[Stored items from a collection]
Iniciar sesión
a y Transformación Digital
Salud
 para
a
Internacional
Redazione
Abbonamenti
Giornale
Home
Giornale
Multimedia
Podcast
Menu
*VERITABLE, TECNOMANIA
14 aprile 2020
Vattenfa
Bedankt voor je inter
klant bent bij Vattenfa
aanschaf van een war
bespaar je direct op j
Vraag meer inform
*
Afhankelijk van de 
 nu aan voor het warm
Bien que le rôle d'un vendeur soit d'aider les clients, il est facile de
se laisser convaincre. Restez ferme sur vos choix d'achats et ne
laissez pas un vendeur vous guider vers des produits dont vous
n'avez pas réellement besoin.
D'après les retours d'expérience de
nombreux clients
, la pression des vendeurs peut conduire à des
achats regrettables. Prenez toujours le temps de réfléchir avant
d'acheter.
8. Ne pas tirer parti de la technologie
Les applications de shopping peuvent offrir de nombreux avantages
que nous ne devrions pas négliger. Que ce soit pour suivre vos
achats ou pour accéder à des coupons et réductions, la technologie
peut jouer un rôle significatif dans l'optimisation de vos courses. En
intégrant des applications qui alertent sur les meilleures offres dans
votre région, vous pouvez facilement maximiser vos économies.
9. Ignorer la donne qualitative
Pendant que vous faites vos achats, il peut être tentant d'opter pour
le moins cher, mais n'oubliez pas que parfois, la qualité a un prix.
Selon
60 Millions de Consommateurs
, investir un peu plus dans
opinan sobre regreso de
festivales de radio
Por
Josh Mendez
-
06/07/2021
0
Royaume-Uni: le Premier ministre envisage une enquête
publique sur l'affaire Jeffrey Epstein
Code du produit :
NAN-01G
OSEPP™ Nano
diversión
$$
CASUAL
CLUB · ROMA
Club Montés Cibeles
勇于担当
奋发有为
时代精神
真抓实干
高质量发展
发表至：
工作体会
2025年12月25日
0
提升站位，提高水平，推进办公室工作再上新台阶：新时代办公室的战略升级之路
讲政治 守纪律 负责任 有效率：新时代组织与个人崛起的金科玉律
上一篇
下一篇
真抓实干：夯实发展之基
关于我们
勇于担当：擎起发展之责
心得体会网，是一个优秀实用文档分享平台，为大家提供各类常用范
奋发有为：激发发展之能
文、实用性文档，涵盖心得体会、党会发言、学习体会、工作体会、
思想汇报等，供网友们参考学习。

**ACTION ITEM**
Turn every line of text in the records into a JSON list of strings, one string per line, leaving out blank lines.

**THE COMPLETED TASK**
[
  "Iniciar sesión",
  "a y Transformación Digital",
  "Salud",
  " para",
  "a",
  "Internacional",
  "Redazione",
  "Abbonamenti",
  "Giornale",
  "Home",
  "Giornale",
  "Multimedia",
  "Podcast",
  "Menu",
  "*VERITABLE, TECNOMANIA",
  "14 aprile 2020",
  "Vattenfa",
  "Bedankt voor je inter",
  "klant bent bij Vattenfa",
  "aanschaf van een war",
  "bespaar je direct op j",
  "Vraag meer inform",
  "*",
  "Afhankelijk van de ",
  " nu aan voor het warm",
  "Bien que le rôle d'un vendeur soit d'aider les clients, il est facile de",
  "se laisser convaincre. Restez ferme sur vos choix d'achats et ne",
  "laissez pas un vendeur vous guider vers des produits dont vous",
  "n'avez pas réellement besoin.",
  "D'après les retours d'expérience de",
  "nombreux clients",
  ", la pression des vendeurs peut conduire à des",
  "achats regrettables. Prenez toujours le temps de réfléchir avant",
  "d'acheter.",
  "8. Ne pas tirer parti de la technologie",
  "Les applications de shopping peuvent offrir de nombreux avantages",
  "que nous ne devrions pas négliger. Que ce soit pour suivre vos",
  "achats ou pour accéder à des coupons et réductions, la technologie",
  "peut jouer un rôle significatif dans l'optimisation de vos courses. En",
  "intégrant des applications qui alertent sur les meilleures offres dans",
  "votre région, vous pouvez facilement maximiser vos économies.",
  "9. Ignorer la donne qualitative",
  "Pendant que vous faites vos achats, il peut être tentant d'opter pour",
  "le moins cher, mais n'oubliez pas que parfois, la qualité a un prix.",
  "Selon",
  "60 Millions de Consommateurs",
  ", investir un peu plus dans",
  "opinan sobre regreso de",
  "festivales de radio",
  "Por",
  "Josh Mendez",
  "-",
  "06/07/2021",
  "0",
  "Royaume-Uni: le Premier ministre envisage une enquête",
  "publique sur l'affaire Jeffrey Epstein",
  "Code du produit :",
  "NAN-01G",
  "OSEPP™ Nano",
  "diversión",
  "$$",
  "CASUAL",
  "CLUB · ROMA",
  "Club Montés Cibeles",
  "勇于担当",
  "奋发有为",
  "时代精神",
  "真抓实干",
  "高质量发展",
  "发表至：",
  "工作体会",
  "2025年12月25日",
  "0",
  "提升站位，提高水平，推进办公室工作再上新台阶：新时代办公室的战略升级之路",
  "讲政治 守纪律 负责任 有效率：新时代组织与个人崛起的金科玉律",
  "上一篇",
  "下一篇",
  "真抓实干：夯实发展之基",
  "关于我们",
  "勇于担当：擎起发展之责",
  "心得体会网，是一个优秀实用文档分享平台，为大家提供各类常用范",
  "奋发有为：激发发展之能",
  "文、实用性文档，涵盖心得体会、党会发言、学习体会、工作体会、",
  "思想汇报等，供网友们参考学习。"
]